Task material:
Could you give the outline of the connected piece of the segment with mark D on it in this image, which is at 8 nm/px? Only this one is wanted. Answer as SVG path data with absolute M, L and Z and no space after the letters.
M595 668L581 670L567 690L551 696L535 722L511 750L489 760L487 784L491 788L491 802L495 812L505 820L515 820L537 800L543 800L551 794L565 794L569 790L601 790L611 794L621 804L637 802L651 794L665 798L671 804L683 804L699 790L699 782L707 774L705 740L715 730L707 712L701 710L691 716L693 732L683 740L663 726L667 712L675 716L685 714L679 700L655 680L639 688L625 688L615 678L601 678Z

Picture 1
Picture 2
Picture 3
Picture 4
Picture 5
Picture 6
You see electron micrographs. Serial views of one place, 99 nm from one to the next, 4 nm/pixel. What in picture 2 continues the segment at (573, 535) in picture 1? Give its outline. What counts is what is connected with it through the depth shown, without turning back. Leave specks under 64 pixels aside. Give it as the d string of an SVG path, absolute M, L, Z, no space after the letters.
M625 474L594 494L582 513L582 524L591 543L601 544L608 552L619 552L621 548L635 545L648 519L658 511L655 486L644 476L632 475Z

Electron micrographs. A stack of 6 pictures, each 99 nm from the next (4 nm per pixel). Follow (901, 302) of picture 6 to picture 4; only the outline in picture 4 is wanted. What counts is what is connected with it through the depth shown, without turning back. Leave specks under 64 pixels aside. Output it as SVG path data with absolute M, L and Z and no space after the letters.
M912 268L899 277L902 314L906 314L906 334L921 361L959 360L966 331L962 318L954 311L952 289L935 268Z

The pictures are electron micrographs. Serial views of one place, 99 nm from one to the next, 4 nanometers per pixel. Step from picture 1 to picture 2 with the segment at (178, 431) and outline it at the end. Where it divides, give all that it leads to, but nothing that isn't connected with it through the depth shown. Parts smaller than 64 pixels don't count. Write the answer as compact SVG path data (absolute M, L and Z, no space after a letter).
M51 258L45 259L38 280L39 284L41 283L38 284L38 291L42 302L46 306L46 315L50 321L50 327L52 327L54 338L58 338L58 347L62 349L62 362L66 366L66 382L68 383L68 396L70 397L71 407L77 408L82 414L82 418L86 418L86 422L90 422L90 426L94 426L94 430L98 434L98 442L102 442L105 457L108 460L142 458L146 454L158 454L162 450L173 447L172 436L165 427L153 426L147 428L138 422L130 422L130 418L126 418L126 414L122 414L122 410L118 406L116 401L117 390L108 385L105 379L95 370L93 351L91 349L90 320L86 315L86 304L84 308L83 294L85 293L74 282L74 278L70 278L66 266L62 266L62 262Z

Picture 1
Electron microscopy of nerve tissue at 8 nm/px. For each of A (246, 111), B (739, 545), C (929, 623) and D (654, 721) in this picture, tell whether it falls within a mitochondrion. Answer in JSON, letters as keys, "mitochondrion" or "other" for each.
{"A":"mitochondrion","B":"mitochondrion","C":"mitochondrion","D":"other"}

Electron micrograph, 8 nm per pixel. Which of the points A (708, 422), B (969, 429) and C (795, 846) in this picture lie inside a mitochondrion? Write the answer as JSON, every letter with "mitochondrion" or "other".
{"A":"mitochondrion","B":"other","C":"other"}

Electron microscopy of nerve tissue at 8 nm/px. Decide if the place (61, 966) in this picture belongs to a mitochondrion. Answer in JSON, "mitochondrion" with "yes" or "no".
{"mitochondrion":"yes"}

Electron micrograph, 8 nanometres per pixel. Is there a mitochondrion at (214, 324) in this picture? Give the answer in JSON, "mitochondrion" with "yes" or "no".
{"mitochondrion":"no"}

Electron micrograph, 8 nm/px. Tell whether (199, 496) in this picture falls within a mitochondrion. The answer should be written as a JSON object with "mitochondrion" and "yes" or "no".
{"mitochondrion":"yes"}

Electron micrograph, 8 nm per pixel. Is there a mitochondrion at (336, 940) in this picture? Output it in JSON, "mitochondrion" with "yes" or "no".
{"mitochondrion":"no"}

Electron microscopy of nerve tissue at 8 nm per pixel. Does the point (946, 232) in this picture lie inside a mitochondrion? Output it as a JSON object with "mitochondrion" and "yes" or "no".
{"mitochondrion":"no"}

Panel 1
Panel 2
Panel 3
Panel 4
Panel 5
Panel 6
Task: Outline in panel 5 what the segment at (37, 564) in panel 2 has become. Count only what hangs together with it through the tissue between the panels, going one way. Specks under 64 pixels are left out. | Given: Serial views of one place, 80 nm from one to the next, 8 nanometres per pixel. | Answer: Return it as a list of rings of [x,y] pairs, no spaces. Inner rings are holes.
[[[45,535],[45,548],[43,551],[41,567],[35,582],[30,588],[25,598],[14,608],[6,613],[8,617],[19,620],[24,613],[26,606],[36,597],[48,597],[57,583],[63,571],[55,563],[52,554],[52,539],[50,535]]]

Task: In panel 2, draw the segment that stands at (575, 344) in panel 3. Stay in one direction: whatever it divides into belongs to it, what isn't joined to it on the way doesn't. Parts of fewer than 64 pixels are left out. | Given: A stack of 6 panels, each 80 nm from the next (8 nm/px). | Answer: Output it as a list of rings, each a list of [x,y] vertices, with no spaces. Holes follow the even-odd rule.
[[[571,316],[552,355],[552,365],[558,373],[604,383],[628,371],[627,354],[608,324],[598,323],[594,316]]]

Work to complete: A word-for-word copy of all the entries is required.

Task output:
Could you give the outline of the connected piece of the segment with mark D on it in this image, which is at 8 nm/px? Only this one is wanted. Answer as SVG path data with absolute M, L and Z and no space after the letters.
M595 668L581 670L567 690L551 696L535 722L511 750L489 760L487 784L491 788L491 802L495 812L505 820L515 820L537 800L543 800L551 794L565 794L569 790L601 790L611 794L621 804L637 802L651 794L665 798L671 804L683 804L699 790L699 782L707 774L705 740L715 730L707 712L701 710L691 716L693 732L683 740L663 726L667 712L675 716L685 714L679 700L655 680L639 688L625 688L615 678L601 678Z

Picture 1
Picture 2
Picture 3
Picture 4
Picture 5
Picture 6
You see electron micrographs. Serial views of one place, 99 nm from one to the next, 4 nm/pixel. What in picture 2 continues the segment at (573, 535) in picture 1? Give its outline. What counts is what is connected with it through the depth shown, without turning back. Leave specks under 64 pixels aside. Give it as the d string of an SVG path, absolute M, L, Z, no space after the letters.
M625 474L594 494L582 513L582 524L591 543L601 544L608 552L619 552L621 548L635 545L648 519L658 511L655 486L644 476L632 475Z

Electron micrographs. A stack of 6 pictures, each 99 nm from the next (4 nm per pixel). Follow (901, 302) of picture 6 to picture 4; only the outline in picture 4 is wanted. What counts is what is connected with it through the depth shown, without turning back. Leave specks under 64 pixels aside. Output it as SVG path data with absolute M, L and Z and no space after the letters.
M912 268L899 277L902 314L906 314L906 334L921 361L959 360L966 331L962 318L954 311L952 289L935 268Z

The pictures are electron micrographs. Serial views of one place, 99 nm from one to the next, 4 nanometers per pixel. Step from picture 1 to picture 2 with the segment at (178, 431) and outline it at the end. Where it divides, give all that it leads to, but nothing that isn't connected with it through the depth shown. Parts smaller than 64 pixels don't count. Write the answer as compact SVG path data (absolute M, L and Z, no space after a letter).
M51 258L45 259L38 280L39 284L41 283L38 284L38 291L42 302L46 306L46 315L50 321L50 327L52 327L54 338L58 338L58 347L62 349L62 362L66 366L66 382L68 383L68 396L70 397L71 407L77 408L82 414L82 418L86 418L86 422L90 422L90 426L94 426L94 430L98 434L98 442L102 442L105 457L108 460L142 458L146 454L158 454L162 450L173 447L172 436L165 427L153 426L147 428L138 422L130 422L130 418L126 418L126 414L122 414L122 410L118 406L116 401L117 390L108 385L105 379L95 370L93 351L91 349L90 320L86 315L86 304L84 308L83 294L85 293L74 282L74 278L70 278L66 266L62 266L62 262Z

Picture 1
Electron microscopy of nerve tissue at 8 nm/px. For each of A (246, 111), B (739, 545), C (929, 623) and D (654, 721) in this picture, tell whether it falls within a mitochondrion. Answer in JSON, letters as keys, "mitochondrion" or "other" for each.
{"A":"mitochondrion","B":"mitochondrion","C":"mitochondrion","D":"other"}

Electron micrograph, 8 nm per pixel. Which of the points A (708, 422), B (969, 429) and C (795, 846) in this picture lie inside a mitochondrion? Write the answer as JSON, every letter with "mitochondrion" or "other".
{"A":"mitochondrion","B":"other","C":"other"}

Electron microscopy of nerve tissue at 8 nm/px. Decide if the place (61, 966) in this picture belongs to a mitochondrion. Answer in JSON, "mitochondrion" with "yes" or "no".
{"mitochondrion":"yes"}

Electron micrograph, 8 nanometres per pixel. Is there a mitochondrion at (214, 324) in this picture? Give the answer in JSON, "mitochondrion" with "yes" or "no".
{"mitochondrion":"no"}

Electron micrograph, 8 nm/px. Tell whether (199, 496) in this picture falls within a mitochondrion. The answer should be written as a JSON object with "mitochondrion" and "yes" or "no".
{"mitochondrion":"yes"}

Electron micrograph, 8 nm per pixel. Is there a mitochondrion at (336, 940) in this picture? Output it in JSON, "mitochondrion" with "yes" or "no".
{"mitochondrion":"no"}

Electron microscopy of nerve tissue at 8 nm per pixel. Does the point (946, 232) in this picture lie inside a mitochondrion? Output it as a JSON object with "mitochondrion" and "yes" or "no".
{"mitochondrion":"no"}

Panel 1
Panel 2
Panel 3
Panel 4
Panel 5
Panel 6
Task: Outline in panel 5 what the segment at (37, 564) in panel 2 has become. Count only what hangs together with it through the tissue between the panels, going one way. Specks under 64 pixels are left out. | Given: Serial views of one place, 80 nm from one to the next, 8 nanometres per pixel. | Answer: Return it as a list of rings of [x,y] pairs, no spaces. Inner rings are holes.
[[[45,535],[45,548],[43,551],[41,567],[35,582],[30,588],[25,598],[14,608],[6,613],[8,617],[19,620],[24,613],[26,606],[36,597],[48,597],[57,583],[63,571],[55,563],[52,554],[52,539],[50,535]]]

Task: In panel 2, draw the segment that stands at (575, 344) in panel 3. Stay in one direction: whatever it divides into belongs to it, what isn't joined to it on the way doesn't. Parts of fewer than 64 pixels are left out. | Given: A stack of 6 panels, each 80 nm from the next (8 nm/px). | Answer: Output it as a list of rings, each a list of [x,y] vertices, with no spaces. Holes follow the even-odd rule.
[[[571,316],[552,355],[552,365],[558,373],[604,383],[628,371],[627,354],[608,324],[598,323],[594,316]]]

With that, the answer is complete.